Material shown:
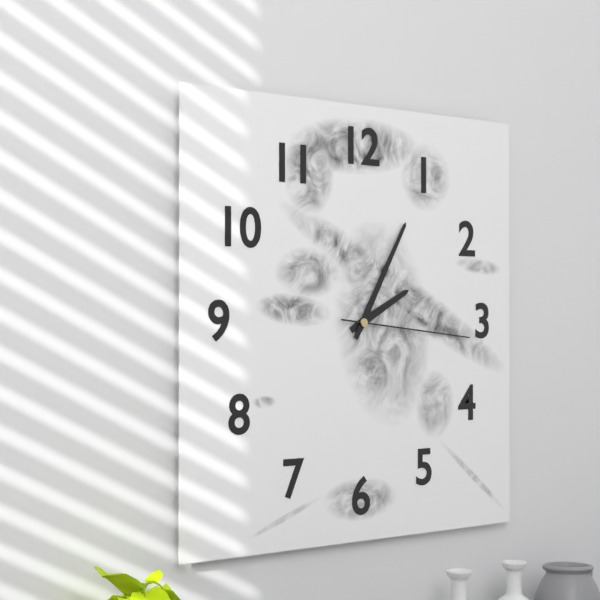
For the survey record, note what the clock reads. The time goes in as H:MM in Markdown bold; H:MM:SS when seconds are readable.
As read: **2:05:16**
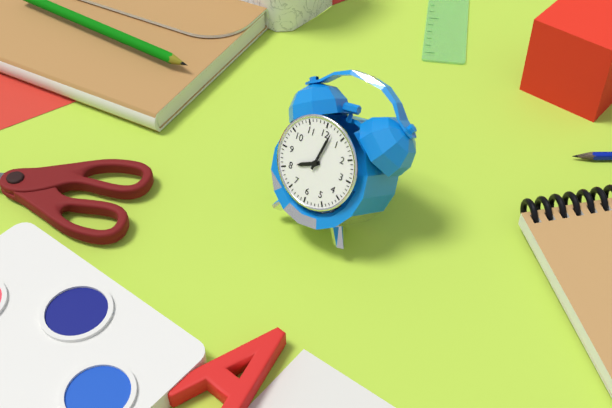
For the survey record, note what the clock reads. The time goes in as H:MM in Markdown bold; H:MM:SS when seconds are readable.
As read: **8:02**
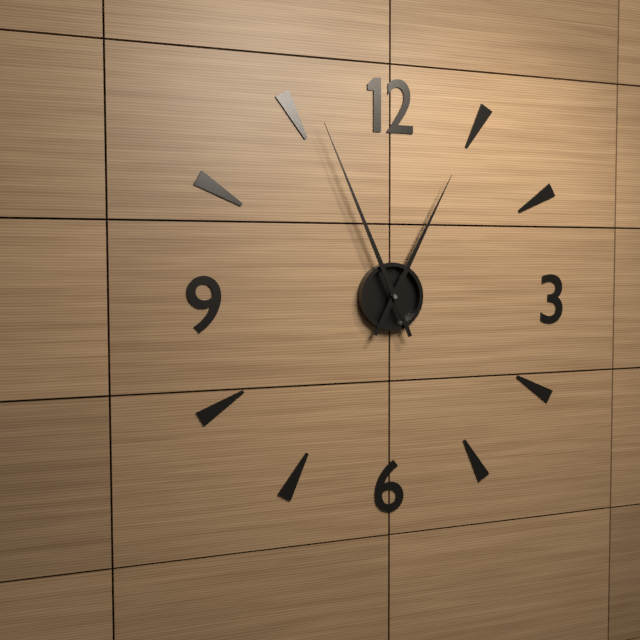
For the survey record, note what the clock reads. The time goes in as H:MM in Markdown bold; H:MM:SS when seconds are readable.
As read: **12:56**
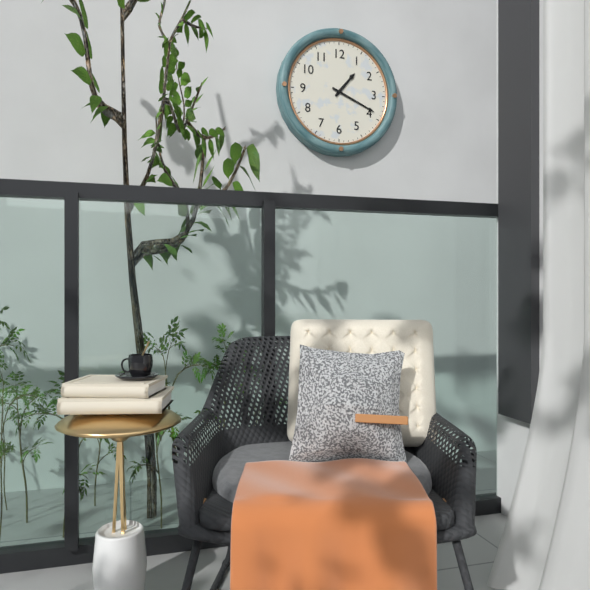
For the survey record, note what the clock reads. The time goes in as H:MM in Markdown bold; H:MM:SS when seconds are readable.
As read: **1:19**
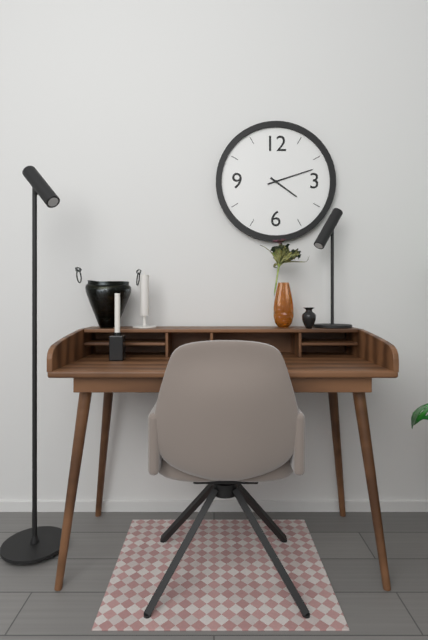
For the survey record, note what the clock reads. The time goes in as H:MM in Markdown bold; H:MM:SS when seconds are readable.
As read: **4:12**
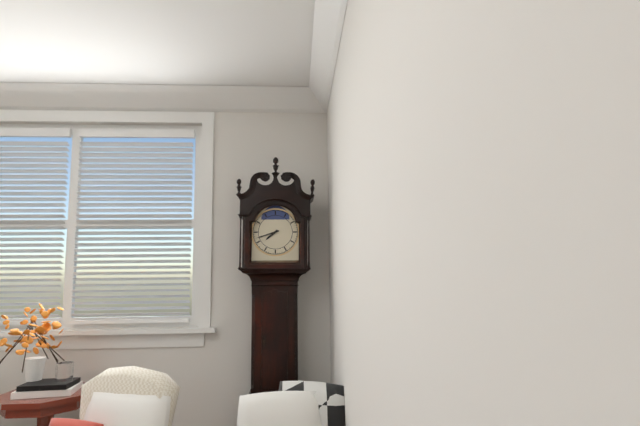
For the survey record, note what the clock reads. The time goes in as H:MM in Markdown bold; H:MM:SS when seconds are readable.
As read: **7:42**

What is asked:
Rewrite the lines of all six items above, renaming "survey record" to "inventory log" throughout and keeping everything else the same. Leave the pictures out.

Exercise output:
For the inventory log, note what the clock reads. The time goes in as H:MM in Markdown bold; H:MM:SS when seconds are readable.
As read: **2:05:16**
For the inventory log, note what the clock reads. The time goes in as H:MM in Markdown bold; H:MM:SS when seconds are readable.
As read: **8:02**
For the inventory log, note what the clock reads. The time goes in as H:MM in Markdown bold; H:MM:SS when seconds are readable.
As read: **12:56**
For the inventory log, note what the clock reads. The time goes in as H:MM in Markdown bold; H:MM:SS when seconds are readable.
As read: **1:19**
For the inventory log, note what the clock reads. The time goes in as H:MM in Markdown bold; H:MM:SS when seconds are readable.
As read: **4:12**
For the inventory log, note what the clock reads. The time goes in as H:MM in Markdown bold; H:MM:SS when seconds are readable.
As read: **7:42**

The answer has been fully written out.